Get the class hierarchy structure.

RETURNS DESCRIPTION
dict[VerbClassID, list[VerbClassID]]

Maps parent class IDs to lists of subclass IDs.

Source code in src/glazing/verbnet/loader.py
def get_class_hierarchy(self) -> dict[VerbClassID, list[VerbClassID]]:
    """Get the class hierarchy structure.

    Returns
    -------
    dict[VerbClassID, list[VerbClassID]]
        Maps parent class IDs to lists of subclass IDs.
    """
    hierarchy: dict[VerbClassID, list[VerbClassID]] = {}

    # If not lazy loading, use cached data
    if self.classes_cache:
        for class_id, verb_class in self.classes_cache.items():
            subclass_ids = [sub.id for sub in verb_class.subclasses]
            if subclass_ids:
                hierarchy[class_id] = subclass_ids
    else:
        # Load all classes to build hierarchy
        all_classes = self.load()
        for class_id, verb_class in all_classes.items():
            subclass_ids = [sub.id for sub in verb_class.subclasses]
            if subclass_ids:
                hierarchy[class_id] = subclass_ids

    return hierarchy
get_effective_roles(class_id: VerbClassID) -> list[ThematicRole]

Get effective roles for a class considering inheritance.

PARAMETER DESCRIPTION
class_id

Verb class ID.

TYPE: VerbClassID

RETURNS DESCRIPTION
list[ThematicRole]

Effective roles after applying inheritance.

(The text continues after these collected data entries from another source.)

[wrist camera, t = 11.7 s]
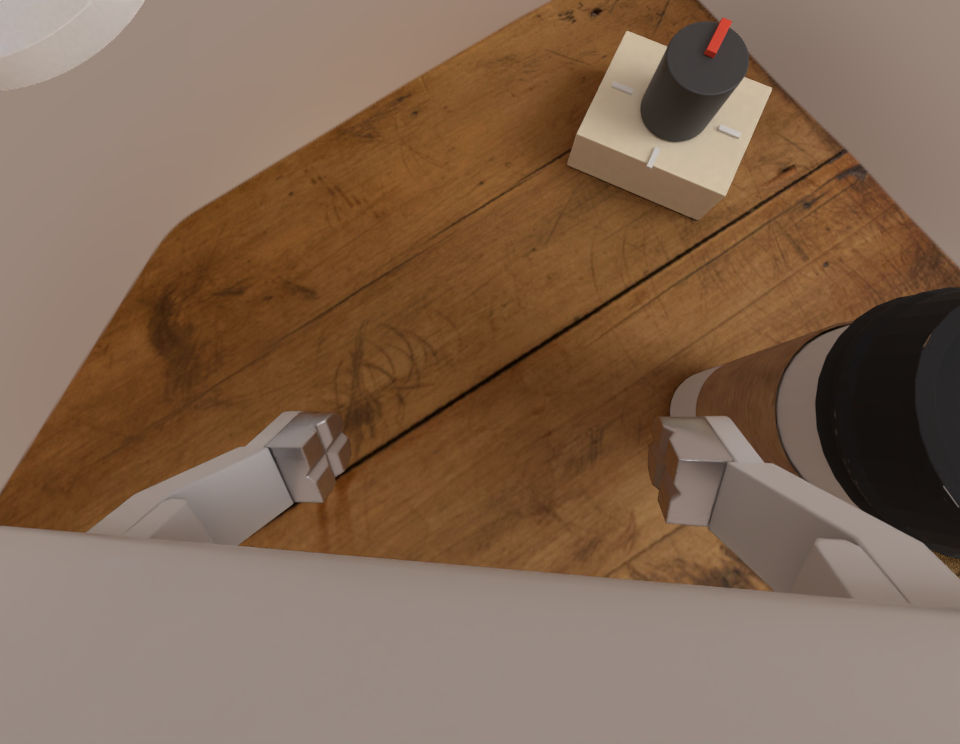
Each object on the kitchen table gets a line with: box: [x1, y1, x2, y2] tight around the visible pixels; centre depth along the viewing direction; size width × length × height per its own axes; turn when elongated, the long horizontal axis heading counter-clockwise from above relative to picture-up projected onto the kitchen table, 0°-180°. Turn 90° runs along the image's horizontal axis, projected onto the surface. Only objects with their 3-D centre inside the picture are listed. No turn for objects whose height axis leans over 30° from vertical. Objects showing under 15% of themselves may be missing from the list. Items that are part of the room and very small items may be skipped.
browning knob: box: [641, 18, 749, 142], centre depth 21 cm, size 4×4×4 cm
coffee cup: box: [670, 288, 960, 559], centre depth 17 cm, size 8×8×15 cm
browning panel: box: [567, 31, 772, 220], centre depth 25 cm, size 10×9×3 cm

Source code in src/glazing/verbnet/loader.py
def get_effective_roles(self, class_id: VerbClassID) -> list[ThematicRole]:
    """Get effective roles for a class considering inheritance.

    Parameters
    ----------
    class_id : VerbClassID
        Verb class ID.

    Returns
    -------
    list[ThematicRole]
        Effective roles after applying inheritance.
    """
    verb_class = self.get_verb_class(class_id)
    if not verb_class:
        return []

    # Get parent roles if this is a subclass
    parent_roles = None
    if verb_class.parent_class:
        parent_class = self.get_verb_class(verb_class.parent_class)
        if parent_class:
            parent_roles = self.get_effective_roles(parent_class.id)

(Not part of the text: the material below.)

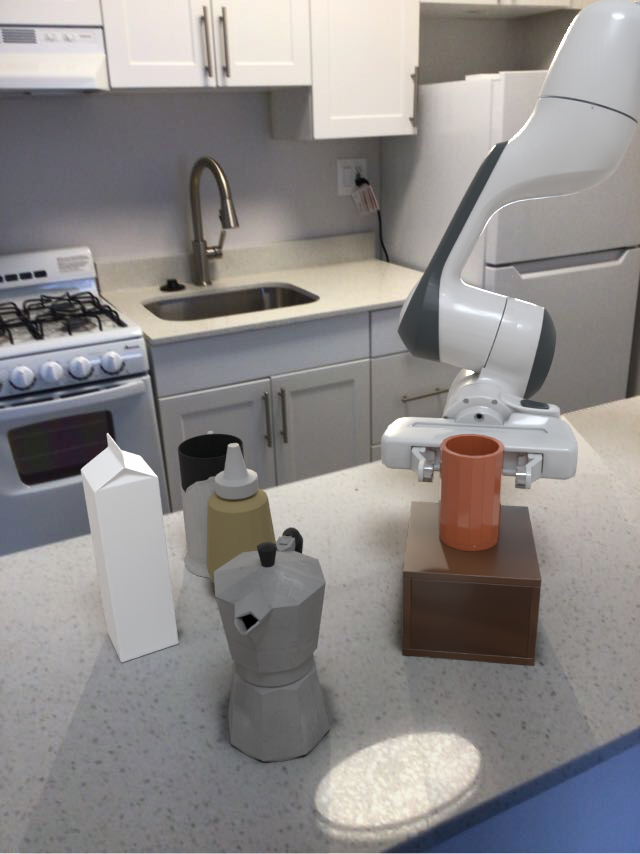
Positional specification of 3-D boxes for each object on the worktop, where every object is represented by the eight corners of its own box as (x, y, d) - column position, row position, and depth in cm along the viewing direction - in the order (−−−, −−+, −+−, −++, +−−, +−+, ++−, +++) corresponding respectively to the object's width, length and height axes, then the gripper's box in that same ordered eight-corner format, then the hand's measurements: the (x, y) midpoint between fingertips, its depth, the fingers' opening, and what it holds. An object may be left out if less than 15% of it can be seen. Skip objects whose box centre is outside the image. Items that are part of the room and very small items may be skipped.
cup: (491, 520, 79) (496, 432, 76) (505, 550, 74) (510, 456, 70) (434, 523, 79) (436, 434, 76) (443, 552, 74) (446, 458, 70)
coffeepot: (313, 792, 59) (303, 597, 53) (200, 774, 61) (178, 584, 55) (350, 665, 73) (346, 498, 67) (257, 654, 75) (244, 491, 69)
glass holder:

    return self.inheritance_resolver.get_effective_roles(verb_class, parent_roles)
get_member(verbnet_key: VerbNetKey) -> Member | None

Get a specific member by verbnet_key.

PARAMETER DESCRIPTION
verbnet_key

Member verbnet_key (e.g., "give#2").

TYPE: VerbNetKey

RETURNS DESCRIPTION
Member | None

The member if found, None otherwise.

Source code in src/glazing/verbnet/loader.py
def get_member(self, verbnet_key: VerbNetKey) -> Member | None:
    """Get a specific member by verbnet_key.

    Parameters
    ----------
    verbnet_key : VerbNetKey
        Member verbnet_key (e.g., "give#2").

    Returns
    -------
    Member | None
        The member if found, None otherwise.
    """
    # Check cache first
    if self.lazy and self.cache:
        cached = self.cache.get_query_result("member", {"key": verbnet_key})
        if cached is not None and isinstance(cached, Member):
            return cached

    # Look up class from member index
    if verbnet_key not in self.member_index:
        return None

    class_id = self.member_index[verbnet_key]
    verb_class = self.get_verb_class(class_id)

    if not verb_class:
        return None

    # Search for member in class and subclasses
    member = self._find_member_in_class(verb_class, verbnet_key)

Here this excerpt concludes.